Requirement — Look through the data for the string "Table". Copy every line where it is found.

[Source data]
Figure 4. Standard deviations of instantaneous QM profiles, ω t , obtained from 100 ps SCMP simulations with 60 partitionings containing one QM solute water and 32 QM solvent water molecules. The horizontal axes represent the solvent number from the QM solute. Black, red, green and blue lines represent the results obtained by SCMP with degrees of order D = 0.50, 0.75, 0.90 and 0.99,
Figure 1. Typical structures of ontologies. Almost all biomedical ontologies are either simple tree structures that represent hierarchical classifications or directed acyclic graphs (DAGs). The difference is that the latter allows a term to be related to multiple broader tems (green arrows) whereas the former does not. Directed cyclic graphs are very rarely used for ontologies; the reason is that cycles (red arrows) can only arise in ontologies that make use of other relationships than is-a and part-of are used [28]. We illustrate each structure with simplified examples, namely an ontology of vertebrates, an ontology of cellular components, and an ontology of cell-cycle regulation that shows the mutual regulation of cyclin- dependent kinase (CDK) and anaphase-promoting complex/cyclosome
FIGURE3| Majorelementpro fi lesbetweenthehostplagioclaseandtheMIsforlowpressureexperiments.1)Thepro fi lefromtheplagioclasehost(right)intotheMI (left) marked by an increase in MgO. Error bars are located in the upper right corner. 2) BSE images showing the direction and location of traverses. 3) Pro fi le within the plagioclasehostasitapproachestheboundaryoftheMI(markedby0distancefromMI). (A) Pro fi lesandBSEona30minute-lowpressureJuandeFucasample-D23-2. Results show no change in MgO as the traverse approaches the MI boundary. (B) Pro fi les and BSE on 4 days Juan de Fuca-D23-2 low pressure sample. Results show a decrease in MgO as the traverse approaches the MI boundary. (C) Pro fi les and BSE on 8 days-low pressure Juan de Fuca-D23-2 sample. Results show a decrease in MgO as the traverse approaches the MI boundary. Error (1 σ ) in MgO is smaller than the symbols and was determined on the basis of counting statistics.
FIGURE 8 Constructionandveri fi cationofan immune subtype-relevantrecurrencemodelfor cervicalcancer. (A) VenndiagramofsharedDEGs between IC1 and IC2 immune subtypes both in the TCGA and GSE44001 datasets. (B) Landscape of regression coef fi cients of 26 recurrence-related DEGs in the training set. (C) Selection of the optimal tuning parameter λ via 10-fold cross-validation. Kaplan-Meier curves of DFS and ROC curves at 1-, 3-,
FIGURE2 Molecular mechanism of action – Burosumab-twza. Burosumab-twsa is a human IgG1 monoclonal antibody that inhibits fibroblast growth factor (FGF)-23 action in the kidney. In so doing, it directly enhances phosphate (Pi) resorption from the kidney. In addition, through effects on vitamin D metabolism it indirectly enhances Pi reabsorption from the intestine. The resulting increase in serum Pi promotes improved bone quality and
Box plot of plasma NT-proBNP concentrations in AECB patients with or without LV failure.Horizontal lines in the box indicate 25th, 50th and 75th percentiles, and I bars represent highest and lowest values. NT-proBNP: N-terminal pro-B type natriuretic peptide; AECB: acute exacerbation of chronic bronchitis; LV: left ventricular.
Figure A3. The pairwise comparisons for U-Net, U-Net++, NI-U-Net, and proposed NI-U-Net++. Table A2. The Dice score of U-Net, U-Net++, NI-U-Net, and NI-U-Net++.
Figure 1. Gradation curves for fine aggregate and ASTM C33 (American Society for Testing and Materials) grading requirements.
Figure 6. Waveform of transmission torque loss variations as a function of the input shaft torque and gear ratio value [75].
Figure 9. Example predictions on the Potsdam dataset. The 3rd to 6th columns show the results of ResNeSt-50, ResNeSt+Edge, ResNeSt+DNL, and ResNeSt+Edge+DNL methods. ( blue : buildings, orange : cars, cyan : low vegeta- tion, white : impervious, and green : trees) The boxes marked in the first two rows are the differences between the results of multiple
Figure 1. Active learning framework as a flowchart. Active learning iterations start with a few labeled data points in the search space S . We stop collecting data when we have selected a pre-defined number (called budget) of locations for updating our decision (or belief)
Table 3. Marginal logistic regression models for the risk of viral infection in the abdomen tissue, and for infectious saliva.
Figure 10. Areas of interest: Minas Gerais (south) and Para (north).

Solution for this exercise —
Figure A3. The pairwise comparisons for U-Net, U-Net++, NI-U-Net, and proposed NI-U-Net++. Table A2. The Dice score of U-Net, U-Net++, NI-U-Net, and NI-U-Net++.
Table 3. Marginal logistic regression models for the risk of viral infection in the abdomen tissue, and for infectious saliva.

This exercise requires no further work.